Return, unaltered, every line from the beginning of the material below up to and including the one with "647 464 310".

^^^^^^^^

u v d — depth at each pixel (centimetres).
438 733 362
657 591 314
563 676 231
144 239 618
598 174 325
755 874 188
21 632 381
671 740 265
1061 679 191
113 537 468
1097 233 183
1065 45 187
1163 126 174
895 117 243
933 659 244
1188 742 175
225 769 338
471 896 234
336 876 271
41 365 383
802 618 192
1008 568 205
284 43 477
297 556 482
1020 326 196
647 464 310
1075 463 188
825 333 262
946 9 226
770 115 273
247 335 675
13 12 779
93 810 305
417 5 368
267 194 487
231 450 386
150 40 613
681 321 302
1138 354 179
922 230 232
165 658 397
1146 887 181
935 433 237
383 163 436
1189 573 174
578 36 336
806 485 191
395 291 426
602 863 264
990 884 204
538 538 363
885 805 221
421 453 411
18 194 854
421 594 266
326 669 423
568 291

^^^^^^^^

OUTPUT FOR THIS EXERCISE:
u v d — depth at each pixel (centimetres).
438 733 362
657 591 314
563 676 231
144 239 618
598 174 325
755 874 188
21 632 381
671 740 265
1061 679 191
113 537 468
1097 233 183
1065 45 187
1163 126 174
895 117 243
933 659 244
1188 742 175
225 769 338
471 896 234
336 876 271
41 365 383
802 618 192
1008 568 205
284 43 477
297 556 482
1020 326 196
647 464 310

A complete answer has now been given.